_Document segment_
In anticipation of the big day, the first two weeks of school were a little crazy.  It was kind of a big deal, really. The entire town (school, county, city of Pittsburgh, ESPN, HBO, NFL films, the Golf channel?) was watching as Joe was ushered back to the place where it all began; as he and several of his 1960 and 1961 high school teammates were honored; people lining up for autographed jerseys, t-shirts, football helmets, etc. That Friday our football team played their biggest rivals at home.  Classes were canceled so a pep assembly could be held, a visiting college band played before the big game, and Joe was honored in front of a pregame crowd that blew every previous headcount at the local football stadium out of the water.  Everybody who was anybody turned out for the game to see if they could snap a picture or shake his hand.  Just like everybody else, I was caught up in the “how many degrees of separation are there between you and Joe” frenzy.  All because the guy used to be able to throw a football (it’s possible he still can).

This past weekend the celebrity theme has pervaded most conversations yet again, this time on a slightly more global scale.  U.S. President Barack Obama made his long-awaited visit to Kenya, flying into Nairobi on Friday night and staying through the weekend.  The statistics associated with the size of his entourage, the vehicles, the cost of the trip, and the groundwork laid in preparation are staggering.  Nobody knew quite what to expect in the city as far as traffic patterns and security measures, but be assured that the world was watching and Kenya was ready.  Televisions were tuned to his live news conference, newspaper headlines for the past two weeks were dedicated to this epic event, and Obama was on everybody’s mind and lips.  Even in our local church service Sunday morning, his name must have been mentioned 7 times; a few during the announcement and prayer request time, as an object lesson during the sermon, and again in the closing comments before the benediction!

_Recorded information_
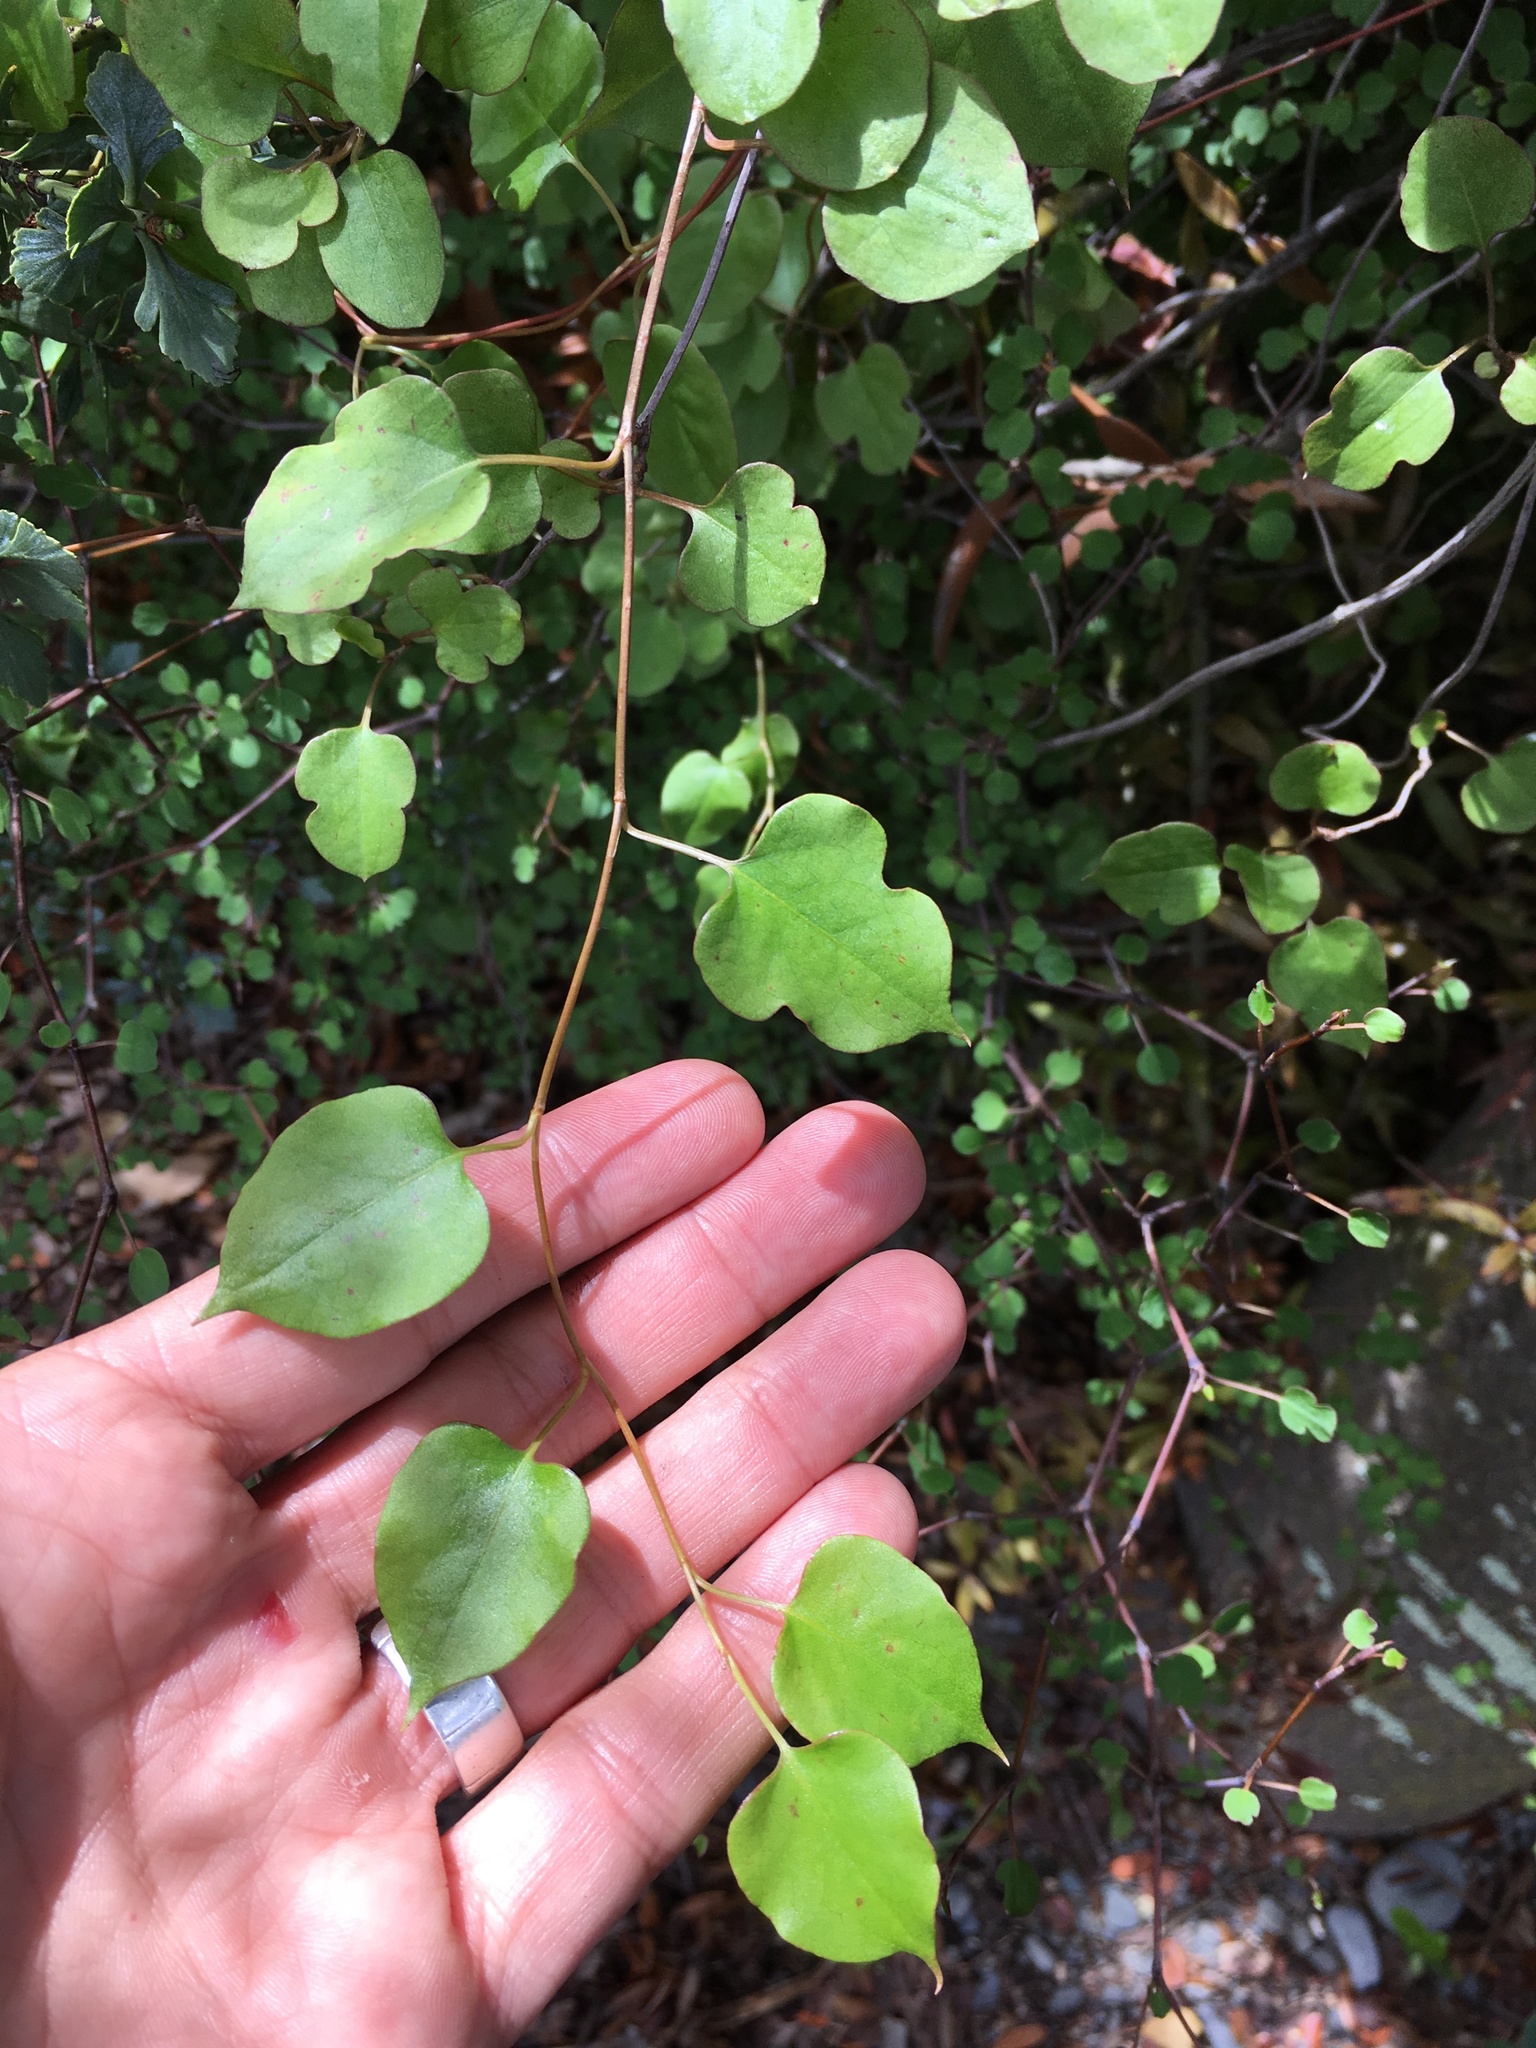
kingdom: Plantae
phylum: Tracheophyta
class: Magnoliopsida
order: Caryophyllales
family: Polygonaceae
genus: Muehlenbeckia
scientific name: Muehlenbeckia australis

_Required action_
Condense the paragraph of the text about celebrity visits that begins "This past weekend the celebrity theme" into a shorter paragraph that keeps its main facts.

_Solution to this problem_
Celebrity again dominated conversation this past weekend, this time on a more global scale. U.S. President Barack Obama made his long-awaited visit to Kenya, arriving in Nairobi on Friday night and staying through the weekend. The size of his entourage, the vehicles, the cost and the preparations were staggering. No one knew what traffic and security would be like, but the world was watching and Kenya was ready. Televisions carried his live news conference, newspaper headlines had covered the visit for two weeks, and everyone was talking about him. At the local church service on Sunday morning, his name came up about 7 times: during announcements and prayer requests, in the sermon, and in the closing comments before the benediction.